### Exercício proposto 1
Por favor, resuma em duas frases o relato sobre Artur Santos.
### Exercício proposto 2
Escreva o que vem a seguir no relato sobre Artur Santos, começando depois da última frase apresentada.

### Excerto do texto
O
já nosso bem conhecido Artur Santos, também conhecido pelo Muleta Negra, tinha nesta obra, além da função de angariador de
mão-de-obra, a de zelar pelo funcionamento das instalações do pessoal. Neste
período conturbado, ele nunca teve medo das ameaças da Comissão e enfrentava-a
mesmo, quando a isso era obrigado. Nunca escondeu a sua simpatia pelo PPD de Sá
Carneiro e ameaçava os comissionistas,
dizendo: “se alguma vez me tentarem sanear, garanto que lhes limpo o sebo a
todos!”
Bem,
isto para dizer que eu, tirando partido da situação, resolvi pregar uma partida
às duas partes, isto é, ao Santos e, indirectamente, aos que o perseguiam
ideologicamente. Para isso, redigi uma carta dirigida ao Muleta Negra, como sendo
escrita e remetida pelo Núcleo de Moscavide do PPD. Francamente, nem sabia se
existia algum centro político com aquele nome, mas, para o caso tanto fazia. A
intenção era arranjar maneira de dar ao Santos mais poderes e confiança, que
o motivassem nos combates verbais que travava, amiudadas vezes, com os inimigos
de ocasião.
Peguei
em letras de borracha, daquelas que, na altura, se usavam para fazer legendas
em desenhos e, com elas, fiz uma composição que dizia:
PARTIDO POPULAR DEMOCRÁTICO
- Núcleo de Moscavide
–
Coloquei o endereço, em nome do Artur Santos, selei
o envelope, dirigi-o para a obra da Cimpor, em Alhandra e, na ida para o ISEL,
desviei para a estrada de Moscavide, onde o meti num marco de correio. Além de mim próprio, quem mais sabia disto era
o meu colega Dionísio Pinheiro. E, dois dias depois, lá chegou a missiva à posse
do Santos. E sabia que ela chegara, porque o nosso amigo não esperou muito
tempo para dar largas ao seu contentamento, correndo a mostrá-la a todos os que
ele considerava serem influentes na manobra política da obra. Para isso, caminhou
até ao Armazém e foi dá-la a ler ao chefe da Comissão, Manuel Simão. Depois,
seguiu para o escritório e, aqui, além de ter mostrado o conteúdo da carta a
mim e ao Dionísio, passou pela Sala de Desenho e fez o mesmo aos que lá trabalhavam.

### Bloco de dados

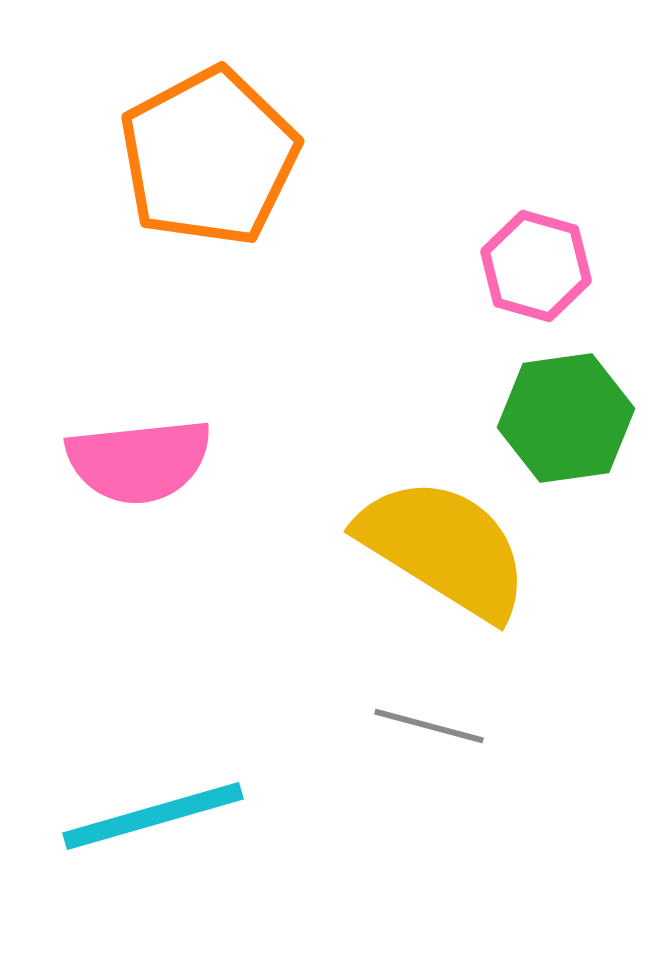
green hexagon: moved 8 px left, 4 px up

### Resultado 1
Artur Santos, conhecido pelo Muleta Negra, angariava mão-de-obra e zelava pelas instalações do pessoal na obra, enfrentava a Comissão sem medo e não escondia a sua simpatia pelo PPD de Sá Carneiro. O narrador redigiu-lhe uma carta como se fosse do Núcleo de Moscavide do PPD e meteu-a num marco de correio em Moscavide; dois dias depois, o Santos recebeu-a e mostrou-a ao chefe da Comissão, Manuel Simão, ao narrador, ao Dionísio e aos que trabalhavam na Sala de Desenho.

### Resultado 2
Não satisfeito, foi mostrá-la ao diretor da obra – na altura o engº Amaral – e
percorreu parte da obra dando conhecimento daquele facto que, para ele, era
primordial no confronto com os comunistas.
No momento em que o Santos me
entregou a carta para ler, confesso que senti uns calafrios. Pensei, e disse ao
Dionísio:
— Tu queres ver que este gajo é capaz de ir ao PPD de Moscavide
para agradecer os elogios de que é alvo na carta e, ao mesmo tempo, mostrá-la
àqueles PPDs!? Isto, admitindo que existe mesmo aquele Núcleo… mas cheira-me
que, mais cedo ou mais tarde, a bronca vai estalar.
O meu colega ria e ria, mas eu é que
já não achava graça à cena. Deixei passar mais um ou dois dias, para não
quebrar o sonho do Muleta Negra, e achando que era altura de
esclarecer o caso, chamei o Santos ao escritório e, só com ele naquele espaço,
desfiz o tabu. Como era de esperar, o nosso amigo não acreditou que a carta
fosse falsa. Mas perante a garantia de como e o porquê da mesma, um bocado a
custo lá se convenceu. Pedi-lhe que queimasse a carta, para que não viéssemos a
ter problemas com o PPD, mas ele, pensou melhor e propôs-me:
— Sr. Caria Luís, agora sou eu que lhe peço para não
divulgar a falsidade da carta. É que assim, sempre que os comunistas me chateiem,
eu mostro-lhes que posso fazer-lhes frente.
A obra estava perto da sua fase
final. Desde a hora em que saí para outro local de trabalho - que, no caso, era Marrocos - nunca mais vi o
Muleta Negra, o tal PPD que não suportava comunistas.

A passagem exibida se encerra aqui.